Thursday

Beware the Bugbear

Ghost-faced bats’ frightening features actually aid echolocation 




Once upon a time, an ugly mythical creature called a bugbear gobbled up children if they refused to behave. At least, that’s what their frazzled parents had them believe!

Scary or not, bugbears share their name and bizarre looks with the ghost-faced bat, a Texas species that ranges from the Trans-Pecos and Rio Grande Valley regions into the Edwards Plateau. In Greek, the genus name Mormoops loosely translates to “bugbear face.”

“Whenever my students see one for the first time, they can’t believe anything looks like that,” says Loren Ammerman, a biology professor at Angelo State University. “Ghost-faced bats have a satellite-dish face with tiny eyes set way back in their big ears. Their faces also have flaps and wrinkles that help them send and receive echoes when catching prey.”

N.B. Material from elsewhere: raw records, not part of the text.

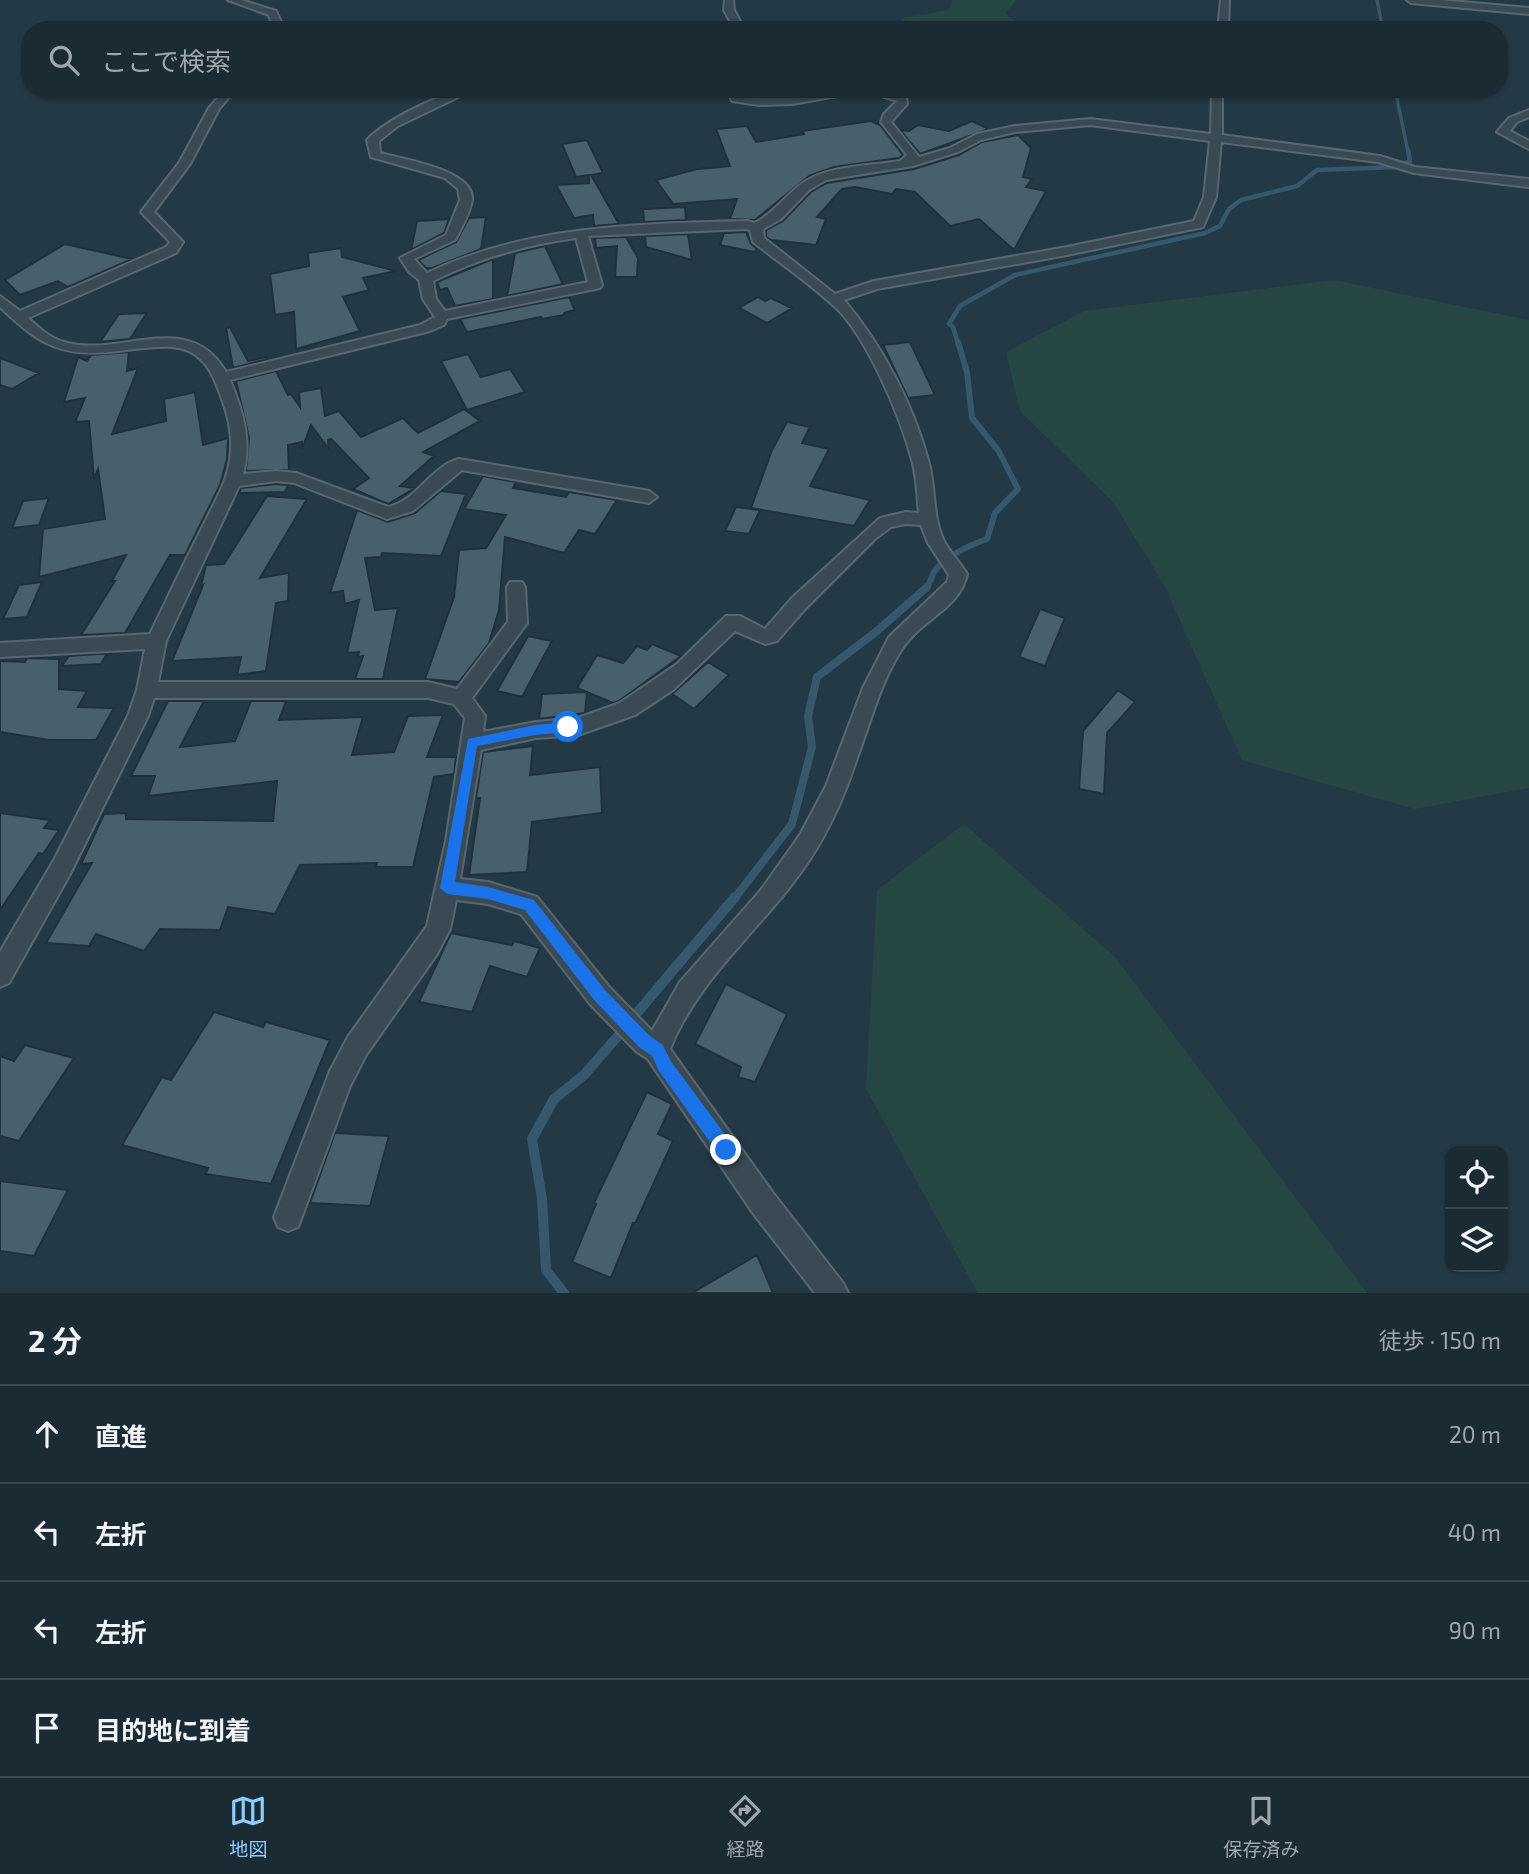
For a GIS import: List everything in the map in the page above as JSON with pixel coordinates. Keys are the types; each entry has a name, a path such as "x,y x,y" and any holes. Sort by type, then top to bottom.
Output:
{"street":[{"path":"232,0 273,13 276,21"},
{"path":"729,0 729,10 735,21"},
{"path":"1224,21 1225,0"},
{"path":"1411,0 1529,11"},
{"path":"19,317 171,250 177,242 147,212 184,164 214,108 223,98"},
{"path":"426,279 414,269 407,258 452,237 466,200 464,188 449,176 375,155 373,140 394,124 450,98"},
{"path":"736,98 769,102 798,98"},
{"path":"899,98 902,99 902,104 888,116 886,122 914,156 906,161 909,164"},
{"path":"838,298 874,285 1067,251 1199,224 1209,205 1216,139 1217,98"},
{"path":"1529,113 1513,120 1503,132 1529,146"},
{"path":"426,279 506,245 581,234 747,225 756,228 777,216 805,187 823,177 909,164 954,150 989,134 1084,122 1380,159 1414,170 1529,183"},
{"path":"651,1046 698,975 762,905 797,859 836,787 888,655 905,629 956,586 958,579 955,569 939,549 930,520 920,458 879,363 858,325 838,298 827,294 758,239 756,228"},
{"path":"442,316 595,285 581,234"},
{"path":"426,279 425,285 430,299 442,316"},
{"path":"0,975 102,791 138,716 147,690 156,641 233,481 239,464 240,444 233,407 221,378 202,353 191,347 160,344 72,348 52,342 1,302"},
{"path":"221,378 425,328 439,322 442,316"},
{"path":"233,481 276,476 296,478 387,513 397,513 406,507 459,464 649,497"},
{"path":"472,742 535,730 582,726 645,701 699,656 733,621 765,637 769,636 817,585 886,522 906,517 930,520"},
{"path":"461,698 518,623 516,587"},
{"path":"0,650 156,641"},
{"path":"147,690 428,690 461,698 475,716 438,929 429,946 357,1046 339,1080 288,1217"},
{"path":"447,888 488,893 529,905 600,996 651,1046 763,1203 833,1293"}],"green space":[{"path":"953,0 1016,0 1005,14 1016,21 901,21 904,18 948,10"},
{"path":"1334,280 1529,320 1529,788 1415,809 1242,760 1164,585 1113,502 1020,411 1006,352 1084,311"},
{"path":"964,824 1116,958 1367,1293 978,1293 866,1089 877,890"}],"building":[{"path":"871,121 880,125 903,155 899,158 834,167 809,176 755,220 730,219 737,199 673,204 656,180 697,169 730,166 716,129 747,126 756,142 804,134 802,131"},
{"path":"972,121 989,129 920,154 900,130 909,131 918,125 949,131"},
{"path":"1018,135 1031,148 1023,177 1032,179 1026,187 1046,191 1014,250 979,219 950,226 915,192 896,189 892,194 855,187 842,189 817,217 826,219 816,245 771,240 766,237 766,230 783,221 811,192 827,183 914,169 959,155 982,142"},
{"path":"587,140 603,173 591,175 619,224 594,226 593,215 574,218 556,185 589,183 589,175 576,177 562,144"},
{"path":"685,207 686,220 644,222 643,209"},
{"path":"486,217 481,249 432,268 426,268 418,260 456,242 469,218"},
{"path":"449,219 444,233 411,250 417,221"},
{"path":"746,232 751,244 757,249 754,252 720,245 724,233"},
{"path":"688,234 692,260 646,247 645,236"},
{"path":"626,237 638,258 637,277 615,277 617,246 596,248 595,238"},
{"path":"65,244 132,259 68,287 58,281 20,295 5,280"},
{"path":"545,246 563,284 507,296 515,253"},
{"path":"341,248 342,257 396,271 363,278 369,290 343,297 360,331 296,349 294,312 275,315 270,274 309,266 308,253"},
{"path":"493,259 493,299 455,306 447,288 440,290 437,282"},
{"path":"569,297 575,310 564,315 467,332 460,319"},
{"path":"758,297 765,301 771,298 792,308 767,323 739,308"},
{"path":"147,313 130,339 100,342 119,314"},
{"path":"230,327 248,361 266,357 268,359 233,368 226,328"},
{"path":"910,342 935,395 908,398 883,345"},
{"path":"129,352 127,371 138,368 112,434 166,421 164,399 195,392 203,445 228,438 227,459 220,485 185,555 170,555 125,633 81,635 115,581 112,581 126,555 39,577 43,529 105,519 98,469 94,479 89,421 75,422 85,398 64,402 78,357 87,361 91,355"},
{"path":"468,354 481,377 510,369 525,392 467,410 441,361"},
{"path":"0,358 39,373 12,389 0,385"},
{"path":"276,371 288,395 291,394 300,407 299,392 321,388 325,416 339,411 361,437 403,418 418,433 464,409 480,421 423,452 434,456 400,486 415,488 388,504 353,489 369,478 331,439 328,440 329,449 311,425 302,449 302,442 288,445 289,470 246,471 249,438 236,381"},
{"path":"787,422 810,427 802,443 829,449 810,486 870,500 854,526 751,508 772,450"},
{"path":"483,476 516,482 513,488 566,497 569,492 617,500 595,534 579,530 564,553 505,537 499,610 489,643 459,682 425,679 454,597 459,550 486,548 506,515 464,509"},
{"path":"288,485 285,492 239,493 241,488"},
{"path":"441,491 466,494 441,556 382,553 381,557 365,558 375,610 398,608 383,679 355,679 363,656 358,657 359,652 347,653 359,600 345,604 343,591 330,593 357,510 388,522 415,513"},
{"path":"267,496 307,499 260,578 289,573 288,601 276,603 266,671 237,675 241,657 172,661 203,585 201,586 206,565 224,564"},
{"path":"49,498 39,525 12,528 23,501"},
{"path":"736,507 760,510 749,534 725,531"},
{"path":"42,582 27,617 3,619 19,585"},
{"path":"1040,609 1065,618 1045,666 1019,657"},
{"path":"528,636 552,641 522,697 497,691"},
{"path":"652,644 681,656 619,701 613,703 577,688 597,655 623,663 637,646 647,650"},
{"path":"113,653 106,655 101,664 62,666 69,656"},
{"path":"27,658 59,659 59,689 87,691 78,707 114,708 96,740 49,740 0,732 0,661 25,662"},
{"path":"708,662 729,675 694,709 672,694"},
{"path":"1118,690 1135,702 1107,733 1104,794 1079,789 1083,731"},
{"path":"587,692 585,713 539,719 542,694"},
{"path":"168,701 204,701 180,747 235,741 251,701 286,701 279,720 363,717 352,755 394,752 408,716 443,715 427,757 456,757 454,774 434,777 413,867 376,867 377,863 300,865 275,914 228,907 220,930 160,929 144,951 96,934 89,946 46,943 92,863 81,864 104,814 126,813 126,819 273,821 277,781 148,796 155,776 131,776"},
{"path":"533,746 530,775 600,767 602,813 532,822 527,872 469,875 480,798 476,798 483,752"},
{"path":"0,813 50,820 44,828 59,830 43,854 39,853 0,910"},
{"path":"451,933 512,945 514,941 540,948 527,977 490,966 472,1012 419,1002"},
{"path":"726,984 787,1014 755,1082 738,1077 741,1067 695,1044"},
{"path":"214,1012 263,1027 266,1022 330,1040 271,1184 206,1174 208,1168 122,1145 162,1077 171,1080"},
{"path":"25,1045 74,1058 19,1141 0,1136 0,1056 14,1061"},
{"path":"647,1092 672,1104 658,1134 673,1141 635,1224 633,1223 611,1278 572,1262 596,1204 594,1203"},
{"path":"335,1133 389,1136 370,1206 310,1203"},
{"path":"0,1181 68,1190 34,1256 0,1251"},
{"path":"757,1255 773,1293 692,1293"}],"waterway":[{"path":"1377,0 1381,21"},
{"path":"1397,98 1408,152"},
{"path":"958,344 953,327 949,324 960,306 1015,275 1205,233 1220,226 1229,209 1241,200 1297,186 1317,170 1397,167 1410,161 1408,150"},
{"path":"926,588 934,571 947,559 987,539 995,513 1018,489 998,450 972,418 967,372 958,342"},
{"path":"734,899 792,824 812,747 808,716 817,677 877,631 926,588"},
{"path":"631,1020 735,897"},
{"path":"564,1293 546,1270 542,1199 532,1139 554,1099 584,1075 624,1029"}],"route":[{"path":"568,727 535,730 489,741 472,742 447,888 488,893 529,905 600,996 651,1048 657,1050 726,1150"}]}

Leafy-looking flaps on their chins account for their other common name — leaf-chinned bats.

“They don’t have strong skulls, so they eat mainly soft-bodied insects like moths,” adds Ammerman, co-author of Bats of Texas (new edition, Texas A&M Press). “They fly fast and far when foraging.”
Little more is known about this elusive species.

“In the winter, ghost-faced bats tend to roost in caves found in West Texas and the Edwards Plateau,” Ammerman says. “But we’re not sure where they have their nurseries in early summer.”

They often share caves with myotis and Brazilian free-tailed bats. Barely, that is. Ghost-faced bats avoid roosting near other species and — unlike their more sociable relatives who sleep bunched up together — keep six inches apart among themselves.